The finale was no less indulgent: a pumpkin crème brûlée with fresh whipped cream and strawberries, adorned with an eye-catching -- and edible -- candied sugar decoration. Nothing says fall like pumpkin, and like the rest of the meal, this dessert is a celebration of the season.


 

5. Beef tenderloin with butternut squash at B.B.L.

I was honoured to be among the first to try the fall menu from B.B.L. in the new Radisson hotel, next to Kingswood Entertainment Centre and golf club in Hanwell. The spacious B.B.L, which stands for Bistro Brew Lounge, overlooks the golf course, with its serene lake and lush fall foliage. Given the view, it’s little wonder a patio is already in the works for next spring.

And with “brew” right in the restaurant's name, you have to try some local craft beverages; we opted for the Braunschweig German pilsner from Grimross, and the B.B.L. pomegranate cider by Red Rover, created specifically for the Radisson.


As we sipped our drinks, our friendly server, Kayla, brought out a layered salad of arugula, heirloom tomatoes, burrata cheese, dotted with toasted pine nuts and balsamic drizzle. The mild cheese and silky tomatoes make a peerless foil for the bitter arugula and tangy dressing.


Chef Lisa told us that fall is her favourite time of year, and the beef tenderloin dish she prepared is probably the most unequivocally “autumn” feast we’d tried in Fredericton: creamy butternut squash pureed with brown butter, grilled asparagus, snap peas, a scattering of sweet potatoes, and the tastiest beef tenderloin I’ve had to date.
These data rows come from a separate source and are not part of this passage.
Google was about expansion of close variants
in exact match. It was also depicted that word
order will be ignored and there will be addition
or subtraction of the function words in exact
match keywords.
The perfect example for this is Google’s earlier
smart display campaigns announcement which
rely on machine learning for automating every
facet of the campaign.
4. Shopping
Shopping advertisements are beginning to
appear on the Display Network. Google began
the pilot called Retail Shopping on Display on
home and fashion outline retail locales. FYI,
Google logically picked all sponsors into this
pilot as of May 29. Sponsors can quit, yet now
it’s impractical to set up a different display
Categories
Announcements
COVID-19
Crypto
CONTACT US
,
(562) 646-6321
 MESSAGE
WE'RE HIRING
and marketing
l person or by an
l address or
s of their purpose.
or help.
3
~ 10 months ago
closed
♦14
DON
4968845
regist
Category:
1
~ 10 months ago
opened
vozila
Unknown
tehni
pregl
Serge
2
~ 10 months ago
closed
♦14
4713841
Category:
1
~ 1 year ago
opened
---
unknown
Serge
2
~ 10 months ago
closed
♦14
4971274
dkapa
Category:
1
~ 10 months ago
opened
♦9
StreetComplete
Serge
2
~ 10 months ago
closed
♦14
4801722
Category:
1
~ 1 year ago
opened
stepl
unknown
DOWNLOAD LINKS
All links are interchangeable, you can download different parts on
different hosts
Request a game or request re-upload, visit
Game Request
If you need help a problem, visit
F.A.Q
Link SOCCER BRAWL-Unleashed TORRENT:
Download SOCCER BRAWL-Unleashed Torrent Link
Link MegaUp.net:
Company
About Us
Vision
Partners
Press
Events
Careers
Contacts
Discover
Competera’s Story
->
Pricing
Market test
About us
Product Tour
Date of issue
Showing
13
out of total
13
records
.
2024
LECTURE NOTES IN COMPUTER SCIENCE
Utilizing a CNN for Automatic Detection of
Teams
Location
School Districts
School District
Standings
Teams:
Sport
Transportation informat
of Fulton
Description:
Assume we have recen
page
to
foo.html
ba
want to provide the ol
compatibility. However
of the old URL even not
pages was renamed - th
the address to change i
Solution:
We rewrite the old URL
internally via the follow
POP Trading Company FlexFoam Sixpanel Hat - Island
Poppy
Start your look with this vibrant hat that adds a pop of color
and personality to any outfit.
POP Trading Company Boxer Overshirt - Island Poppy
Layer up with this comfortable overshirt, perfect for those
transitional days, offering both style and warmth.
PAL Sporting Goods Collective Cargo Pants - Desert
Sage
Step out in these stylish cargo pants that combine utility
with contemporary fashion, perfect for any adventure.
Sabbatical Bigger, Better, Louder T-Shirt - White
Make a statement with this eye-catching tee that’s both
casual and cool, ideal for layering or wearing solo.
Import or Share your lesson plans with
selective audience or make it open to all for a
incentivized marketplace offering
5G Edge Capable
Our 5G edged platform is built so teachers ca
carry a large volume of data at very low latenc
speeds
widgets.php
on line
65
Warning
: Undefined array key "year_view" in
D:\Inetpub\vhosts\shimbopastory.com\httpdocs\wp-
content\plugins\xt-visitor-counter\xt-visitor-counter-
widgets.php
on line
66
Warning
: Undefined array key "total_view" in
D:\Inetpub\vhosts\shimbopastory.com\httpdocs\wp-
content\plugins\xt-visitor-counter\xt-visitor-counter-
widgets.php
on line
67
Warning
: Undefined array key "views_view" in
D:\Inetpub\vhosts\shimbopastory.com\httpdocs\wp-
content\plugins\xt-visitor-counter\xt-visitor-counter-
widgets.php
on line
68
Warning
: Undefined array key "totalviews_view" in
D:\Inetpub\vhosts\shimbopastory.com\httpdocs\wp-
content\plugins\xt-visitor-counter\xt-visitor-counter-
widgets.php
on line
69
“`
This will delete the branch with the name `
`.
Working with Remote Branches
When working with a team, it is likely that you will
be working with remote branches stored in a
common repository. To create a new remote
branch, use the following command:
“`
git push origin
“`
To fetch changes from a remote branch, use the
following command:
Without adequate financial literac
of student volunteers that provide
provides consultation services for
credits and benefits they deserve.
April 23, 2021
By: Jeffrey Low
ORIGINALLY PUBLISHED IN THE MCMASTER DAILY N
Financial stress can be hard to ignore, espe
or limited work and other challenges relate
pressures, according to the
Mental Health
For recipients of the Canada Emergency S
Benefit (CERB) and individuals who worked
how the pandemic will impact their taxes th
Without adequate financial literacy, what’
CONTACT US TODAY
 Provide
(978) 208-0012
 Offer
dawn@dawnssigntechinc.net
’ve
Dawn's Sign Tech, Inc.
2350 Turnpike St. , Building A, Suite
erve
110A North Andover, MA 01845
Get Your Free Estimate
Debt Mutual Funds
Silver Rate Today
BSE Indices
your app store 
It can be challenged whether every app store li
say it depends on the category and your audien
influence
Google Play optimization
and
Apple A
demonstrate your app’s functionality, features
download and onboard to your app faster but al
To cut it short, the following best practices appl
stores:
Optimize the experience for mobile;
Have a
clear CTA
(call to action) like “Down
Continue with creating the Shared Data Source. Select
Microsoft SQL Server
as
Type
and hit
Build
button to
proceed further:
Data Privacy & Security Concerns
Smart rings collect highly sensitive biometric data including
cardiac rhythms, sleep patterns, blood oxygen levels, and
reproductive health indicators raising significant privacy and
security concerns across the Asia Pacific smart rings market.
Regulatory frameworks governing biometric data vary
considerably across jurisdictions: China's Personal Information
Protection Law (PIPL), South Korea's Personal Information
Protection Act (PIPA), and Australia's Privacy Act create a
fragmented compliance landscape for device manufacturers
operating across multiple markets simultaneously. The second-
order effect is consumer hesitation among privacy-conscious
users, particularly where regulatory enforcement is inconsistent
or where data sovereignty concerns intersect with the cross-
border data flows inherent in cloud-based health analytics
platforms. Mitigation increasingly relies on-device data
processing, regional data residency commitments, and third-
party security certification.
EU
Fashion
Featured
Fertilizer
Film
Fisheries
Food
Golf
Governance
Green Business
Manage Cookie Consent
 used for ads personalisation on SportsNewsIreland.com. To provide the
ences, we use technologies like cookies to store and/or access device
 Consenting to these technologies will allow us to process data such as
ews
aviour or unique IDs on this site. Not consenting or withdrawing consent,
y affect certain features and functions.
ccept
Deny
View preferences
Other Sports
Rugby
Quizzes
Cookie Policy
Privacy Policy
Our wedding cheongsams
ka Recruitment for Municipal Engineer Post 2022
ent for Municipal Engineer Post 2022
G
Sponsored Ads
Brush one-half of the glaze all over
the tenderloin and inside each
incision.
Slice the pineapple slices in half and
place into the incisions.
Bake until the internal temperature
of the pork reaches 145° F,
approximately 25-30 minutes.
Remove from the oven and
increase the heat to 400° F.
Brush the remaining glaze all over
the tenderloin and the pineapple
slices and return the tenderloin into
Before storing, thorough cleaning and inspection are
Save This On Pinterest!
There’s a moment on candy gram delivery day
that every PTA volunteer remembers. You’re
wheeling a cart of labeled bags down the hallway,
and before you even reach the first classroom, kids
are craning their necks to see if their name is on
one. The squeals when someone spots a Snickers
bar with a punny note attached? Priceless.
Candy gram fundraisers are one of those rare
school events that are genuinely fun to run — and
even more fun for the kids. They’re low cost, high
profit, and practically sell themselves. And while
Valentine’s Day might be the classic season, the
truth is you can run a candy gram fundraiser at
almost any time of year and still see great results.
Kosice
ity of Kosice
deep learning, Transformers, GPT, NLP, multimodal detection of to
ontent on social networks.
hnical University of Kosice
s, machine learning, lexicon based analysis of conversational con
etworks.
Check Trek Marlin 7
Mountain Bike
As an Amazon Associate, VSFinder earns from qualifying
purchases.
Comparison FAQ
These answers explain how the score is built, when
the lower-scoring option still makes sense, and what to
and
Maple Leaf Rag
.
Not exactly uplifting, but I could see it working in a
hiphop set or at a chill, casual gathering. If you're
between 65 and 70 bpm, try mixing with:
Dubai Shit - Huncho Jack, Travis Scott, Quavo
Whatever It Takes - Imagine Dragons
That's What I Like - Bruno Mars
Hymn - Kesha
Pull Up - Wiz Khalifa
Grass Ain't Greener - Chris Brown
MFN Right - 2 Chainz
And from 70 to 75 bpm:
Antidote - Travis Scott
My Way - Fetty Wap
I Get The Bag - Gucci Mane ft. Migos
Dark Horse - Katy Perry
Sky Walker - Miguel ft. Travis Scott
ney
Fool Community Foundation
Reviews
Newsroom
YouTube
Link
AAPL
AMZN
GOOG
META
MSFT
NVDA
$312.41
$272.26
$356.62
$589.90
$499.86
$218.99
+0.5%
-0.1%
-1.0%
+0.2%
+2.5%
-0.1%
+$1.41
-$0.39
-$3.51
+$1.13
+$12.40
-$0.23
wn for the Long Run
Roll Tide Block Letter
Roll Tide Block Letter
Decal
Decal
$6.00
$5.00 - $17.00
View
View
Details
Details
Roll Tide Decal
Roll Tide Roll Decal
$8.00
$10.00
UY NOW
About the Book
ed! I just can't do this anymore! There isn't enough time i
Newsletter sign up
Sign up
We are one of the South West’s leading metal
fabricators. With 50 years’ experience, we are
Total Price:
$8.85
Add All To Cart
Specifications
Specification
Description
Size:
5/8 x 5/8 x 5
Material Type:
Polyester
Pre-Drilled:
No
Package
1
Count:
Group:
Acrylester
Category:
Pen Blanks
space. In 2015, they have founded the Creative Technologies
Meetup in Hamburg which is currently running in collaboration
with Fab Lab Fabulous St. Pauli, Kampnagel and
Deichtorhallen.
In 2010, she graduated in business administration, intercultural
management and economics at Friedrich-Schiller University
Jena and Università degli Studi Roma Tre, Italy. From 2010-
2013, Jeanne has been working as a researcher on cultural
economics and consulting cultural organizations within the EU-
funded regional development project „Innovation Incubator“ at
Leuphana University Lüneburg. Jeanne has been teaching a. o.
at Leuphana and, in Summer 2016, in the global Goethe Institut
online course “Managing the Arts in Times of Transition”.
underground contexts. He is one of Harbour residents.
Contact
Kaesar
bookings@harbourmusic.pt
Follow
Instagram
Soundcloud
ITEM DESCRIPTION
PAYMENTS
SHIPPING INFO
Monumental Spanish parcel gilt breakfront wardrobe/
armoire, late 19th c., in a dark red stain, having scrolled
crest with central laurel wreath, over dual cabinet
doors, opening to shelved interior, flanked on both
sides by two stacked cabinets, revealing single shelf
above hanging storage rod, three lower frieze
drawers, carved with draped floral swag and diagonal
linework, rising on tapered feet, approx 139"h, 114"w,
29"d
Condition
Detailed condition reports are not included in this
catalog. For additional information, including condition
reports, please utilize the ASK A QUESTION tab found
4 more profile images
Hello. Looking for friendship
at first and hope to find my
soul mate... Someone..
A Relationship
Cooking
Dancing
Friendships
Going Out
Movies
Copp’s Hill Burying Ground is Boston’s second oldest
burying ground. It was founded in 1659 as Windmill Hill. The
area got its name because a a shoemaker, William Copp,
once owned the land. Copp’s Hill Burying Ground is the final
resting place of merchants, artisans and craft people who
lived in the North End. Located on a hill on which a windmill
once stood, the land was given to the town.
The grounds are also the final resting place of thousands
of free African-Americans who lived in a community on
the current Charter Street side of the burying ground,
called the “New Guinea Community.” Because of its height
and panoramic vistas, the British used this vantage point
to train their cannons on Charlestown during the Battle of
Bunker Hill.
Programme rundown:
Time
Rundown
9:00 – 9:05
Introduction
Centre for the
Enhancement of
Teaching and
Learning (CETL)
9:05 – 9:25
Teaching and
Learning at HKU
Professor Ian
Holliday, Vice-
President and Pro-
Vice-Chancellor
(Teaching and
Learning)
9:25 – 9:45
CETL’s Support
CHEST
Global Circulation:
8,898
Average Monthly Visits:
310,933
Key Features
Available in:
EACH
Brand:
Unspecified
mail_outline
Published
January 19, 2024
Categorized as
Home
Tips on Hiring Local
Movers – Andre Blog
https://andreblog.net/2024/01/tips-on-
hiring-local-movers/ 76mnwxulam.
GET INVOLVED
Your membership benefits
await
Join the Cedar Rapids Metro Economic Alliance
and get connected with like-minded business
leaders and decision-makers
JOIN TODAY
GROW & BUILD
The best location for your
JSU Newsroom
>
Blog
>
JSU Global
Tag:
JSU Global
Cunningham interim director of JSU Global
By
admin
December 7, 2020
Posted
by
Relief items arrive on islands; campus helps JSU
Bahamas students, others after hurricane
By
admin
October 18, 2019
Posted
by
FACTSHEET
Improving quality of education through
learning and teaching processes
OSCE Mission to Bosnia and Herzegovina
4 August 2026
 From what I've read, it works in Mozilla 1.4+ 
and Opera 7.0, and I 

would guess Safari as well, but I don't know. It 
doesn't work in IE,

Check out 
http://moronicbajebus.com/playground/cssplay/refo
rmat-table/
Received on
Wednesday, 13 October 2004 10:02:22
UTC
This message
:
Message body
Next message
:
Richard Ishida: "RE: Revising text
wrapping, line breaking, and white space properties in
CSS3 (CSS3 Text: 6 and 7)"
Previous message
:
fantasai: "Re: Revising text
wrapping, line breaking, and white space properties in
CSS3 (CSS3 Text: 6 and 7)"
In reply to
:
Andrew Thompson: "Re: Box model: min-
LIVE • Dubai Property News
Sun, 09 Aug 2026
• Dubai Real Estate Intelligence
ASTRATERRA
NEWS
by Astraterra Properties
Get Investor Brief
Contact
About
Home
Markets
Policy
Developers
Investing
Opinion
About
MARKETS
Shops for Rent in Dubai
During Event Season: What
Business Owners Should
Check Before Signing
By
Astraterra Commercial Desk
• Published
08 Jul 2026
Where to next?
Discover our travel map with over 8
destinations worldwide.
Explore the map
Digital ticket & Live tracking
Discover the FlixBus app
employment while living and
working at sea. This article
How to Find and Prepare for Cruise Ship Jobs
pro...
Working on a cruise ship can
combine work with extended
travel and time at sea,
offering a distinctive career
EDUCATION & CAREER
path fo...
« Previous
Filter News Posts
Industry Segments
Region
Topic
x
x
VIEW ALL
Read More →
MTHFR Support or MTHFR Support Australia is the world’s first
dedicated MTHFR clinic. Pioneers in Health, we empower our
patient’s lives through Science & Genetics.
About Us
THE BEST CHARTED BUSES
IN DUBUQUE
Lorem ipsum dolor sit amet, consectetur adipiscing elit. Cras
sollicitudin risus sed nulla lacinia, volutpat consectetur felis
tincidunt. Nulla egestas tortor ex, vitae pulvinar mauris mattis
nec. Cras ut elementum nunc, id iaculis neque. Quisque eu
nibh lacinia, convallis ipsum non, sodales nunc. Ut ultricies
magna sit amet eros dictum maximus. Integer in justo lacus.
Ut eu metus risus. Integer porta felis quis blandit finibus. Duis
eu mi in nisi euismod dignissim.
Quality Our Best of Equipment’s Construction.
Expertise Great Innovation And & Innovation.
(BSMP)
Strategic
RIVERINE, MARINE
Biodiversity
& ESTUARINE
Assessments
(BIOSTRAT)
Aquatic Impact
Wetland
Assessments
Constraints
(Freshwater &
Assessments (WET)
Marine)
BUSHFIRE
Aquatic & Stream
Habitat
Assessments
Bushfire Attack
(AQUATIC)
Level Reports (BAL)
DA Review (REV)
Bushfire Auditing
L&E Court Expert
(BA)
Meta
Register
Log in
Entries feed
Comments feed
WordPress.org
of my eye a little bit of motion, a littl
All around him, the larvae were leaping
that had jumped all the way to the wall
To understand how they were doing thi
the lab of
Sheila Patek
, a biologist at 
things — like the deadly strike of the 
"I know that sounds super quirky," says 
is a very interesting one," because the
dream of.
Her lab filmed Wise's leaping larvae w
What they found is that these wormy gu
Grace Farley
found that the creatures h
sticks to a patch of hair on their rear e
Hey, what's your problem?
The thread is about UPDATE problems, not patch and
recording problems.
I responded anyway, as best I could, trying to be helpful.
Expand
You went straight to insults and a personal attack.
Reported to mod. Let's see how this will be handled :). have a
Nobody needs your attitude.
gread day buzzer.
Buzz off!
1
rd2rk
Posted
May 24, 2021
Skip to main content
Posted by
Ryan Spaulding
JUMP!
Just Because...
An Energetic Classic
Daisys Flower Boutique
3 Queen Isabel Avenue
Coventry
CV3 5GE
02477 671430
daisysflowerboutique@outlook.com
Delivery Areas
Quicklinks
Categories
A thick blueberry sauce was drizzled over the whole meal, with juicy whole blueberries throughout. And to add visual appeal and a sugary crunch -- paper-thin slices of dried candied apple that melt on the tongue.

The dessert, which has yet to hit the menu but will have by the time you’re reading this, is a deconstructed delicacy: one part earl grey ice cream, one shot of Tanqueray gin, and one shot of espresso. You can take it cold to hot, vice-versa, or pour the gin and espresso over the ice cream and sweet ginger phyllo crust. Kayla told us it’s sort of a London Fog meets Affogato -- another triumph by Chef Lisa.


 

5. Squash gnocchi with truffle oil at Pickle Jar


Step into the Hilton Garden Inn from Queen Street, turn right, keep walking and you’ll find yourself in Pickle Jar, a cozy bar and restaurant that offers sharing plates of small but inspired dishes of surprising variety.

An eclectic menu means anything goes when it comes to drinks, so when we visited we chose the Boysenberry Persuasion by Niche Brewing, a fruity sour ale, and Trailway’s Luster, a hoppy session IPA.


If you want food with aesthetic value, the duck confit spring rolls with sweet-and-sour cherry sauce do not disappoint. That sauce happened to be almost the exact magenta hue of the boysenberry sour, and though I chose the beer myself, it seemed as though they were meant to be paired together.


Next up, the beef carpaccio with grated Parmesan, earthy roasted mushrooms and salty capers. This appetizer is bold in appearance and flavour, and accented by a tempura deep-fried egg yolk that geysers up as your fork pierces it, creating an impromptu sauce for the raw beef.


The harvest showpiece, squash gnocchi, is a riotous burst of buttery flavour from the first bite. With peas, arugula, and Manchego cheese -- which is “like Parmesan, but fancier,” food and beverage manager Matthew Brown told us with a laugh -- it’s compact yet decidedly hearty. Drizzled with truffle oil, it’s as decadent as a dessert (which you won’t need afterward).


Fall is the perfect time to get out and try some of the best food Fredericton restaurants have to offer. The colours and tastes of the season are brought to life by our city’s talented chefs.